Later that day she made laban and even maqluba for a few people who could only provide the ingredients but no payment. Zara knew these families had less, and she assured Tunjur that they were not trying to trick her. Tunjur also felt joy at hearing the profuse gratitude from those who received discounts or free food.

“I am so proud of you, Tunjur,” Zara said as she packed up their booth for the day.

Tunjur sighed as she took inventory of her earnings. “Yeah, but I made so much less.”

Because of Tunjur’s terrifying temper, few people dared to ask about Tunjur about her origins or she could be a human’s daughter. Now they mostly talked about their own lives while they browsed through Zara’s tatreez collection of thobes or waited for Tunjur to finish their food. Zara and Tunjur both preferred these conversations; Zara felt judged or misunderstood every time she told any of the women about her life, and Tunjur sensed how uneasy those questions and comments made her mother.

Hearing about these women was a welcome relief from the worries that occupied Zara’s mind while she was at the suq: if some thieves would somehow sneak off with her most expensive thobes or, worst of all, Tunjur; if her daughter might misbehave and bring unwanted attention on to their family, especially from the Governor and Bayt Tahweel’s prominent families. These stories reminded her that the other Bayt Tahweelis’ were people instead of a collection of beings who were only there to impose rules and judgment, what she saw herself becoming to her sometimes.
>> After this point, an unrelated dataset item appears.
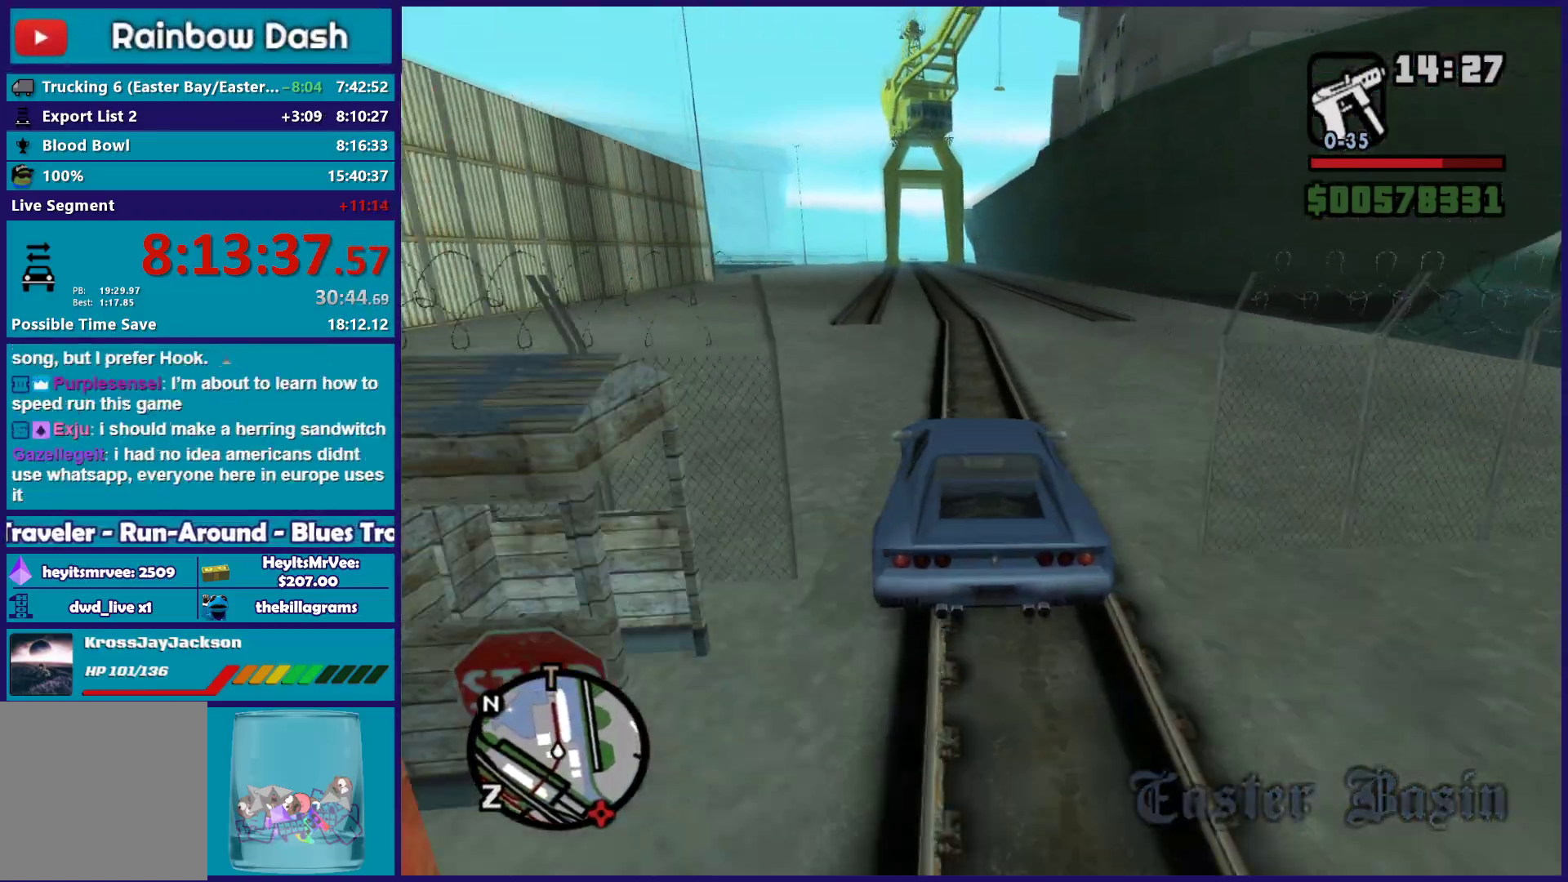
{"buttons": ["R2"], "left_stick": "center", "right_stick": "down-left", "events": [[133, "left_stick", "center"], [233, "left_stick", "right"], [400, "left_stick", "center"]]}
Tunjur loved to hear the stories or the gossip about other people because the things that concerned people the most fascinated her. She wondered why someone’s status was so important in determining whether or not they could marry one of their children or why family members needled one another about how to dress or how to eat.

But the best thing was the gossip about others who engaged in wrong, taboo, or even illegal behavior. It brought her back to her first day at the suq when she hid while those women gossiped about the other vendors. Her body tingled, and sometimes her eyes widened when someone talked about something really sensational. She almost enjoyed this as much as making a big profit.

Few women felt inhibited when speaking around Zara and Tunjur because they thought the two of them would not do anything with this information, and they doubted if a tunjura, even a talking one, would fully comprehend or remember what they said.

Tunjur stored almost every word in her memory though.